Task prompt ::
Format the lines below as a Markdown table with the columns Row and Line, giving each line a row number. Omit blank lines and the pictures.

Task data ::
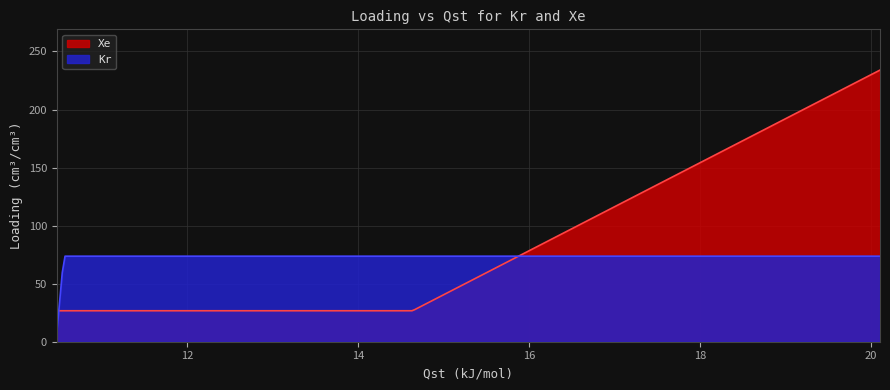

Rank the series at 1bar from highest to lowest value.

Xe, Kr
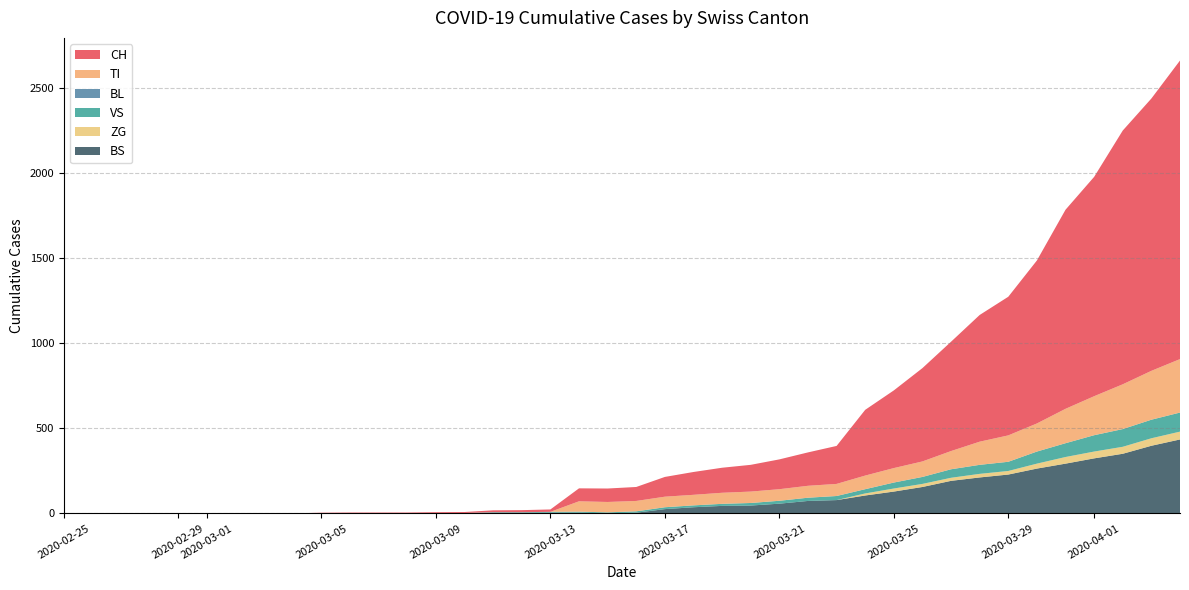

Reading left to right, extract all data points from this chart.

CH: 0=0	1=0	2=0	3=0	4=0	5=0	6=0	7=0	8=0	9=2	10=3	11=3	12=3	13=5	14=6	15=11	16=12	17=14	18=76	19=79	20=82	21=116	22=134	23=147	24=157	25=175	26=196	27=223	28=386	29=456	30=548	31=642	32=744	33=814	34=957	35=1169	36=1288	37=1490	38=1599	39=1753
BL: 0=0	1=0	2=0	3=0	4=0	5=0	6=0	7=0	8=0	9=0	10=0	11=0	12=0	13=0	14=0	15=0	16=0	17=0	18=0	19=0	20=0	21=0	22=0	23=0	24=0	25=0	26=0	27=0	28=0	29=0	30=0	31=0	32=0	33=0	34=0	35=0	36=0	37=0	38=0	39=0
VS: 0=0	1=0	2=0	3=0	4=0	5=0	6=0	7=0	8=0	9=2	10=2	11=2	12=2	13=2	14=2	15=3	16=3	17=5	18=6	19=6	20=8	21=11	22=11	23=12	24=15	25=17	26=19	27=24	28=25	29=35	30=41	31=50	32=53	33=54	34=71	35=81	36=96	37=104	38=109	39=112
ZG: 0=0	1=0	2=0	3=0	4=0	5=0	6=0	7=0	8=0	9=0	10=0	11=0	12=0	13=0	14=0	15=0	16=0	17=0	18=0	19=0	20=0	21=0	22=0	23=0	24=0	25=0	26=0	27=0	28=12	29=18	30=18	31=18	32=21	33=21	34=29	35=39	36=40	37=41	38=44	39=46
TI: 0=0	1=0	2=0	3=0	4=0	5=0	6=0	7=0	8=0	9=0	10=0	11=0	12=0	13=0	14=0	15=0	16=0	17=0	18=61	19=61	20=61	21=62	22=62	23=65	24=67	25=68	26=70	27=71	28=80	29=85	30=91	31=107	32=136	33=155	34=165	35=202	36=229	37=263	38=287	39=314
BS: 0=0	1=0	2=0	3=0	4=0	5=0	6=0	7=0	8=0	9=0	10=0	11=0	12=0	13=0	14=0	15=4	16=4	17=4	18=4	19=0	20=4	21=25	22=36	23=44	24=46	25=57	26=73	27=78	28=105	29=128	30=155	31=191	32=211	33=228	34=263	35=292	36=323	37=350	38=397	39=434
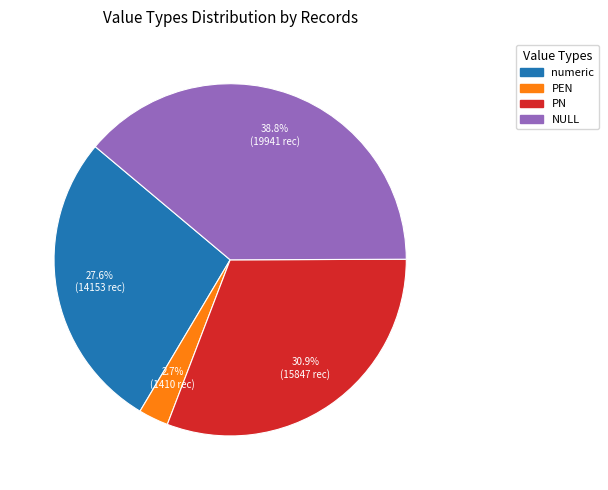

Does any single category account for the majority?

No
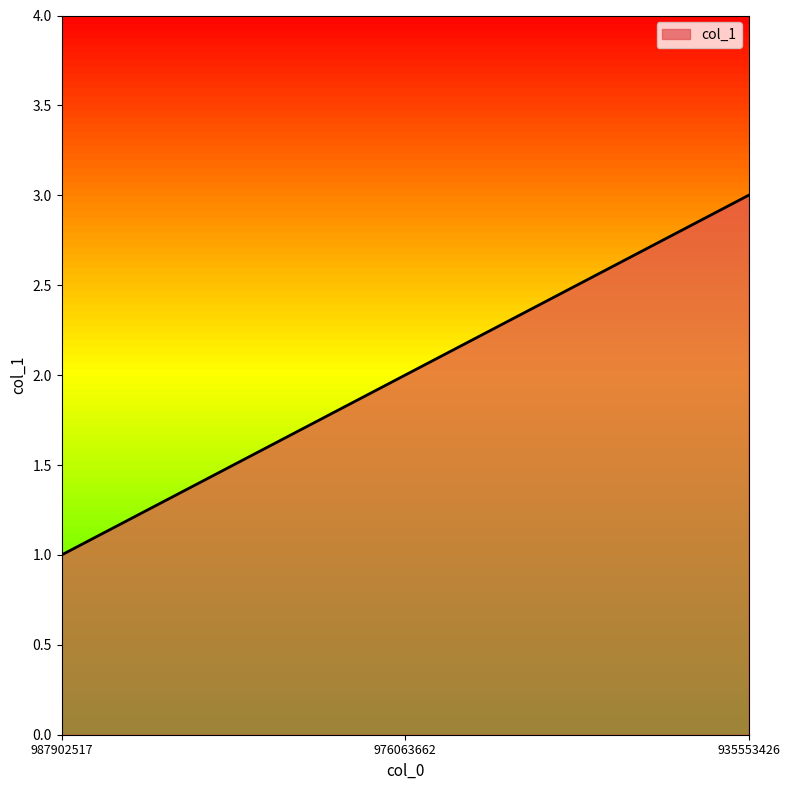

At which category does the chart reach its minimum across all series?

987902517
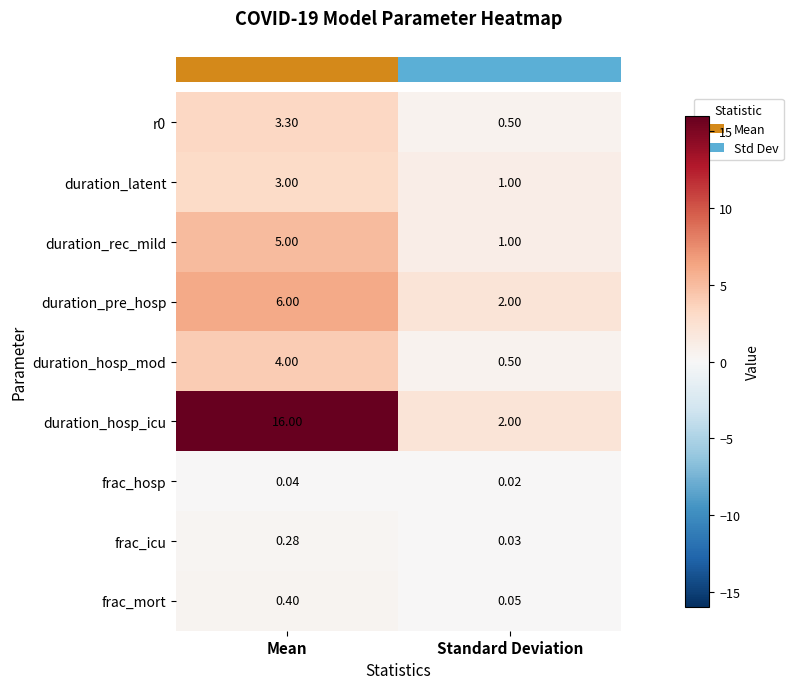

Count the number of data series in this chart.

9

Task output ::
| Row | Line |
|---|---|
| 1 | Rank the series at 1bar from highest to lowest value. |
| 2 | Xe, Kr |
| 3 | Reading left to right, extract all data points from this chart. |
| 4 | CH: 0=0	1=0	2=0	3=0	4=0	5=0	6=0	7=0	8=0	9=2	10=3	11=3	12=3	13=5	14=6	15=11	16=12	17=14	18=76	19=79	20=82	21=116	22=134	23=147	24=157	25=175	26=196	27=223	28=386	29=456	30=548	31=642	32=744	33=814	34=957	35=1169	36=1288	37=1490	38=1599	39=1753 |
| 5 | BL: 0=0	1=0	2=0	3=0	4=0	5=0	6=0	7=0	8=0	9=0	10=0	11=0	12=0	13=0	14=0	15=0	16=0	17=0	18=0	19=0	20=0	21=0	22=0	23=0	24=0	25=0	26=0	27=0	28=0	29=0	30=0	31=0	32=0	33=0	34=0	35=0	36=0	37=0	38=0	39=0 |
| 6 | VS: 0=0	1=0	2=0	3=0	4=0	5=0	6=0	7=0	8=0	9=2	10=2	11=2	12=2	13=2	14=2	15=3	16=3	17=5	18=6	19=6	20=8	21=11	22=11	23=12	24=15	25=17	26=19	27=24	28=25	29=35	30=41	31=50	32=53	33=54	34=71	35=81	36=96	37=104	38=109	39=112 |
| 7 | ZG: 0=0	1=0	2=0	3=0	4=0	5=0	6=0	7=0	8=0	9=0	10=0	11=0	12=0	13=0	14=0	15=0	16=0	17=0	18=0	19=0	20=0	21=0	22=0	23=0	24=0	25=0	26=0	27=0	28=12	29=18	30=18	31=18	32=21	33=21	34=29	35=39	36=40	37=41	38=44	39=46 |
| 8 | TI: 0=0	1=0	2=0	3=0	4=0	5=0	6=0	7=0	8=0	9=0	10=0	11=0	12=0	13=0	14=0	15=0	16=0	17=0	18=61	19=61	20=61	21=62	22=62	23=65	24=67	25=68	26=70	27=71	28=80	29=85	30=91	31=107	32=136	33=155	34=165	35=202	36=229	37=263	38=287	39=314 |
| 9 | BS: 0=0	1=0	2=0	3=0	4=0	5=0	6=0	7=0	8=0	9=0	10=0	11=0	12=0	13=0	14=0	15=4	16=4	17=4	18=4	19=0	20=4	21=25	22=36	23=44	24=46	25=57	26=73	27=78	28=105	29=128	30=155	31=191	32=211	33=228	34=263	35=292	36=323	37=350	38=397	39=434 |
| 10 | Does any single category account for the majority? |
| 11 | No |
| 12 | At which category does the chart reach its minimum across all series? |
| 13 | 987902517 |
| 14 | Count the number of data series in this chart. |
| 15 | 9 |